* 文档片段 *

任务
给一个矩阵,求它的逆。
说明
将原矩阵A和一个单位矩阵R做成大矩阵(A,E),用初等行变换将大矩阵中的A变为E,则得到(E,A^-1)的形式。
接口
void inverse(vector<double> A[], vector<double> C[], int N)
复杂度:O(n^3)
输入:
- A 原矩阵
- C 逆矩阵
- N 矩阵的逆
代码
#include <iostream>
#include <vector>
#include <cmath>
using namespace std;
inline vector<double> operator * (vector<double> a, double b) {
int N = a.size();
vector<double> res(N, 0);
for (int i = 0; i < N; i ++)
res[i] = a[i] * b;
return res;
}
inline vector<double> operator - (vector<double> a, vector<double> b) {
int N = a.size();
vector<double> res(N, 0);
for (int i = 0; i < N; i ++)
res[i] = a[i] - b[i];
return res;
}
inline void inverse(vector<double> A[], vector<double> C[], int N) {
for (int i = 0; i < N; i ++)
C[i] = vector<double>(N, 0);
for (int i = 0; i < N; i ++)
C[i][i] = 1;
for (int i = 0; i < N; i ++) {
for (int j = 0; j < N; j ++)

* 任务要求 *
请把矩阵求逆这段文字中以“res[i] = a[i] - b[i];”开头、一直到“j = 0; j < N; j ++)”为止的部分原样打印出来。 其后的材料出自另一个来源。

* 存储数据 *
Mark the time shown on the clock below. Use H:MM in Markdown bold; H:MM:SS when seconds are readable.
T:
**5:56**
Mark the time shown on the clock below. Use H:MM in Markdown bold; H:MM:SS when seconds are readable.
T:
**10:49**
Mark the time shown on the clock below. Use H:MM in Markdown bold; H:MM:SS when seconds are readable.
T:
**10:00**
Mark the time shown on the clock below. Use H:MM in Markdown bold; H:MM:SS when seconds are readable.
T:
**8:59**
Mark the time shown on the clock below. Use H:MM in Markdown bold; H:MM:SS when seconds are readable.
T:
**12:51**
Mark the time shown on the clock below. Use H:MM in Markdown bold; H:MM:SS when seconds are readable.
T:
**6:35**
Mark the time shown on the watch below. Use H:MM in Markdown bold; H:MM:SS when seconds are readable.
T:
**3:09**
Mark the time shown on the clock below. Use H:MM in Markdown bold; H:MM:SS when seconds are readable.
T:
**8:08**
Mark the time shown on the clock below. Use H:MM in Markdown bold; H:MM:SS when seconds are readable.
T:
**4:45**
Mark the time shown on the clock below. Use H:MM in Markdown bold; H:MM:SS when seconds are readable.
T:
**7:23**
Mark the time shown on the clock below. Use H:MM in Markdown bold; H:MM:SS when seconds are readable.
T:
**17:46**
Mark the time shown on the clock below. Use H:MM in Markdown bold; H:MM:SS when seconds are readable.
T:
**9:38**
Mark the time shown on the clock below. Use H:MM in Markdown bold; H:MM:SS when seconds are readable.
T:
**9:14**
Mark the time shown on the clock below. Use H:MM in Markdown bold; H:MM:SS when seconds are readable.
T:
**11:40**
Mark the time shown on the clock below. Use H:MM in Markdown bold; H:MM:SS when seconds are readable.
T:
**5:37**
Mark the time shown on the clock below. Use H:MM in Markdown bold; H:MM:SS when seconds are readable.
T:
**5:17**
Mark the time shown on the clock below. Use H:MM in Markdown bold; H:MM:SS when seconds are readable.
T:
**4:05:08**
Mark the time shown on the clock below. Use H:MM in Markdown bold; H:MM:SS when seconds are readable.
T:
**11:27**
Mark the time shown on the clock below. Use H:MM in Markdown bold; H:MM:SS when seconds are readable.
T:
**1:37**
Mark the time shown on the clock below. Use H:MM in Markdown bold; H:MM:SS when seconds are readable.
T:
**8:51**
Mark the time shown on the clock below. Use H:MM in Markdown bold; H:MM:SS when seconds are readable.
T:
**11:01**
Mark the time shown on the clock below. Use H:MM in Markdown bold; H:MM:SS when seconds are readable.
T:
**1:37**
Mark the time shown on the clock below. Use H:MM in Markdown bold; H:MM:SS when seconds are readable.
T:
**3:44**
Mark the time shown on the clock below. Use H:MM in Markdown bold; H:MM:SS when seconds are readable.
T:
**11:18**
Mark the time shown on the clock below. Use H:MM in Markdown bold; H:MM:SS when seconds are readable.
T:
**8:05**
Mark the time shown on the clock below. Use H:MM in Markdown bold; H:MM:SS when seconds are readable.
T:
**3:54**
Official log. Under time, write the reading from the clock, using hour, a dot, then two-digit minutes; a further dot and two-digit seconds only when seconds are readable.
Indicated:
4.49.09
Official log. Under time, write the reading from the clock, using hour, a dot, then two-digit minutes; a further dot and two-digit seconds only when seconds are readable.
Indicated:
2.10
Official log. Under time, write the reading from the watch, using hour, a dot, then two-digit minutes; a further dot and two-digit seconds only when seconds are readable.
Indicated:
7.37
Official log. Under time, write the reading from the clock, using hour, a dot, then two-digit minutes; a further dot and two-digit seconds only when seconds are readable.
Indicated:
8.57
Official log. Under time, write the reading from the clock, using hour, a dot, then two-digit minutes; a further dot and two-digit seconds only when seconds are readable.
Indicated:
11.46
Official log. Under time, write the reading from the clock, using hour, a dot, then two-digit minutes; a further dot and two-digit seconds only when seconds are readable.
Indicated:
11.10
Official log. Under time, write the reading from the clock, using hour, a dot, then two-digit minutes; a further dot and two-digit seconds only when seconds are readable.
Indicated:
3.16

* 参考答案 *
res[i] = a[i] - b[i];
return res;
}
inline void inverse(vector<double> A[], vector<double> C[], int N) {
for (int i = 0; i < N; i ++)
C[i] = vector<double>(N, 0);
for (int i = 0; i < N; i ++)
C[i][i] = 1;
for (int i = 0; i < N; i ++) {
for (int j = 0; j < N; j ++)